I was very interested in the Leica DMR as a poor man's digital back - unfortunately a quick comparison test showed me that although image quality was superior I couldn't focus the R8/R9 system reliably with the fast lenses I intended to use, and the viewfinder didn't inspire me.

That was the end of it.


Edmund
Title: Which back is tougher ?
Post by: rljones on September 20, 2006, 11:40:47 pm
Edmund,

645AFD backs do _not_ mount on Pro TL or any other Mamiya manual focus body, nor vice versa.

There are no electronic contacts for the TL series for digital backs. The Leaf backs mount either on V-Hassy and RB bodies OR Mamiya AFD (and the AFDii) and RB bodies, but not both. (I do not know about P45 backs; maybe their web site has details).

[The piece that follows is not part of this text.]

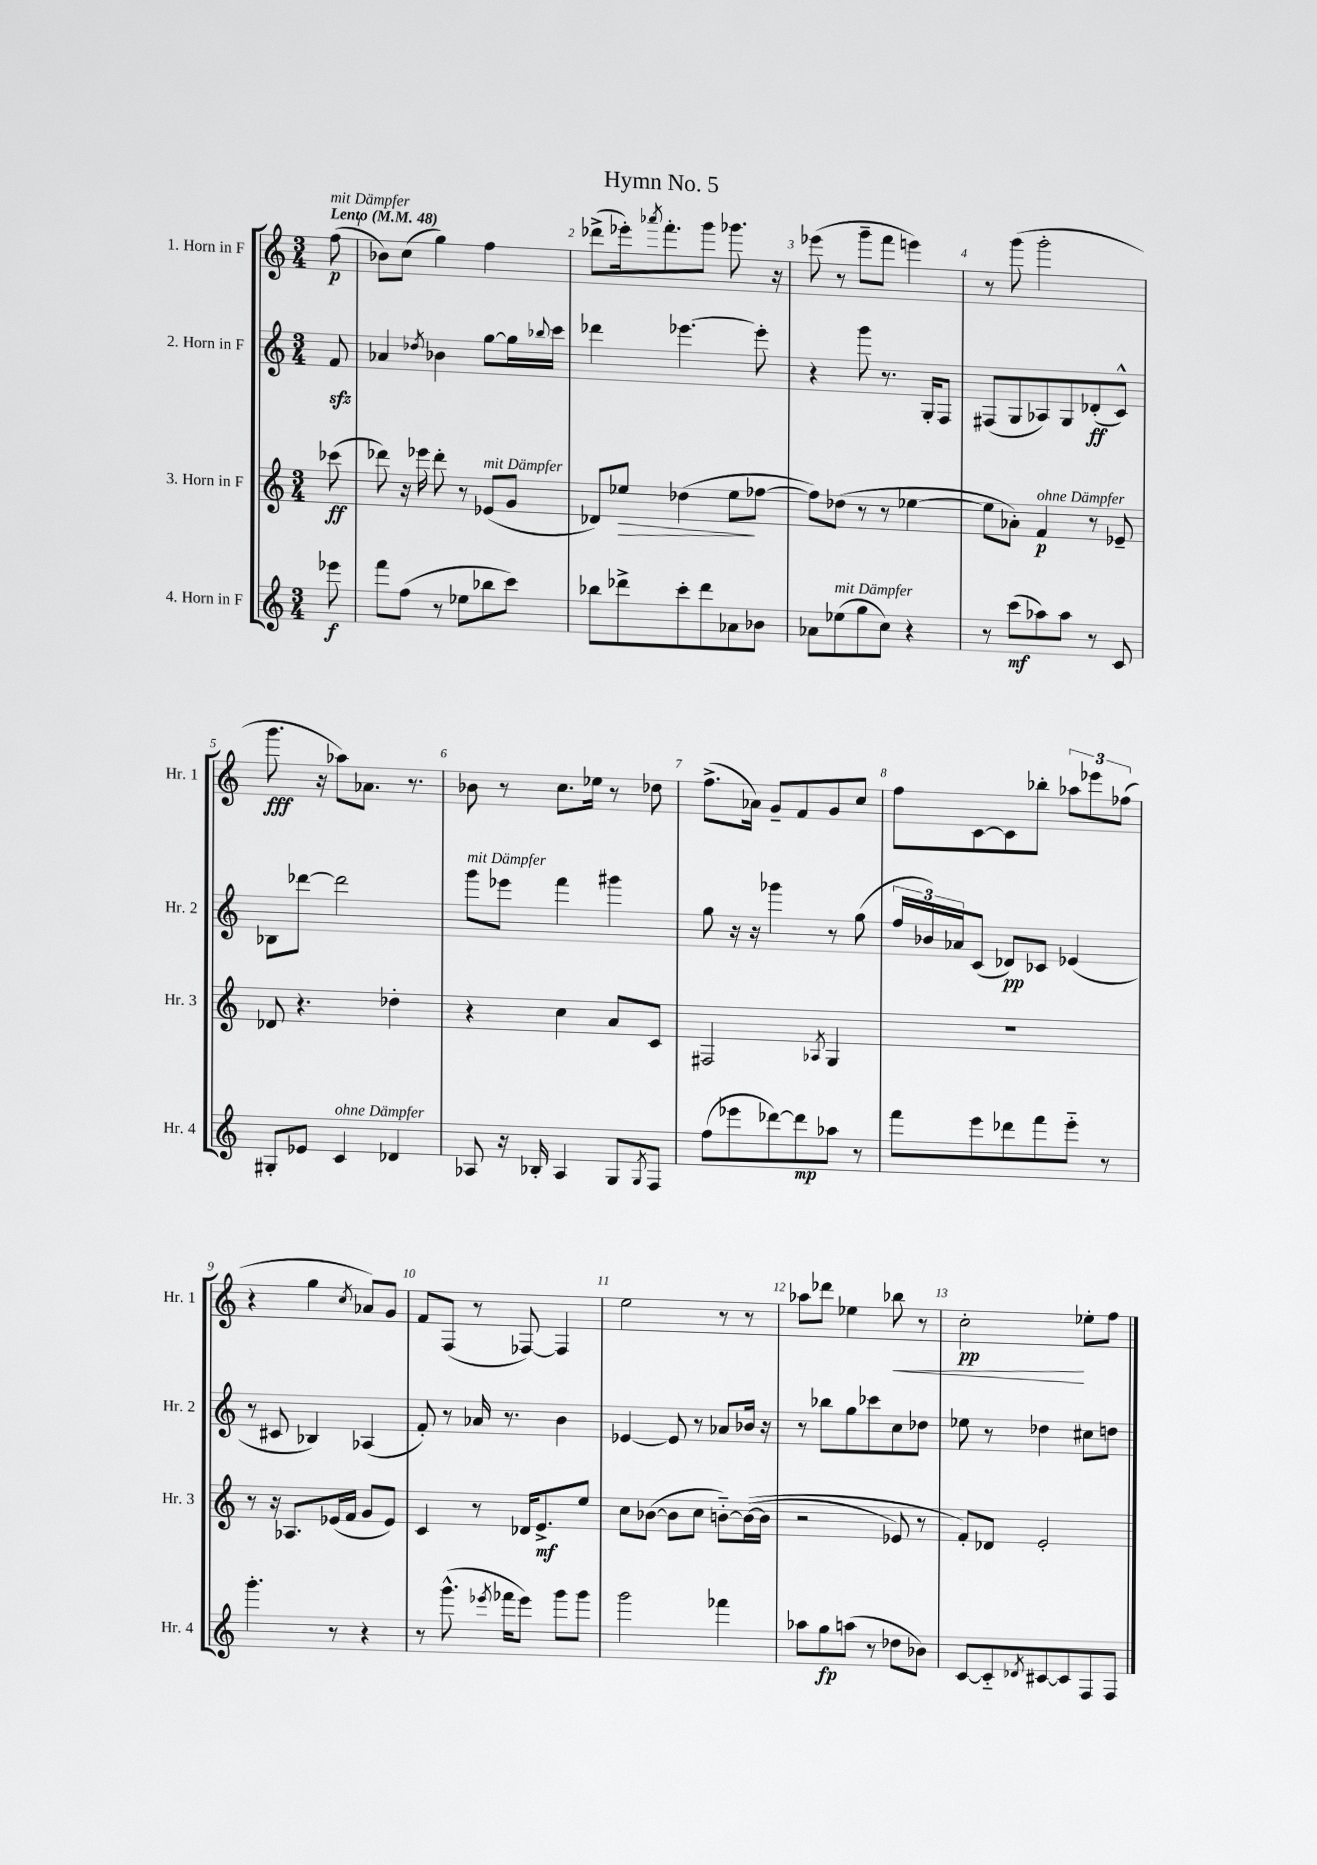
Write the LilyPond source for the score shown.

Any manual focus lens will work on the AFD + digital back while showing focus confirmation. The confirmation is active by pressing the shutter release about 1/2 way. You can hold this position and monitor when the subject hits your pre-focused plane and release. There are triangles on either side of the circle that indicates proper focus; these triangles show which side of the focus plane your subject is on (or which way to move the focus ring).

No shuttered lenses work on the AFD bodies as they do on the Pro TL bodies (unless you raise the mirror first). But it doesn't sound like this feature is so important for you.